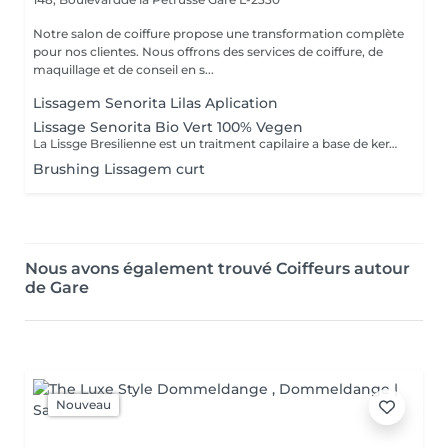
Notre salon de coiffure propose une transformation complète
pour nos clientes. Nous offrons des services de coiffure, de
maquillage et de conseil en s...
Lissagem Senorita Lilas Aplication
Lissage Senorita Bio Vert 100% Vegen
La Lissge Bresilienne est un traitment capilaire a base de keratine et collogene qui permrt de detendre les frosottis ,lisser les cheveux et leur donner de la brillance.Le resultat est des cheveux plus souples disciplines ,avec un effet lisse qui peut durer entre 3 a 6 mois,selon l entretien et les produits utilises.
Brushing Lissagem curt
Nous avons également trouvé Coiffeurs autour
de Gare
Nouveau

__Butir Tindakan__
Kutip setiap baris dalam entri di atas yang mengandung kata "Senorita".

__Jawaban Latihan__
Lissagem Senorita Lilas Aplication
Lissage Senorita Bio Vert 100% Vegen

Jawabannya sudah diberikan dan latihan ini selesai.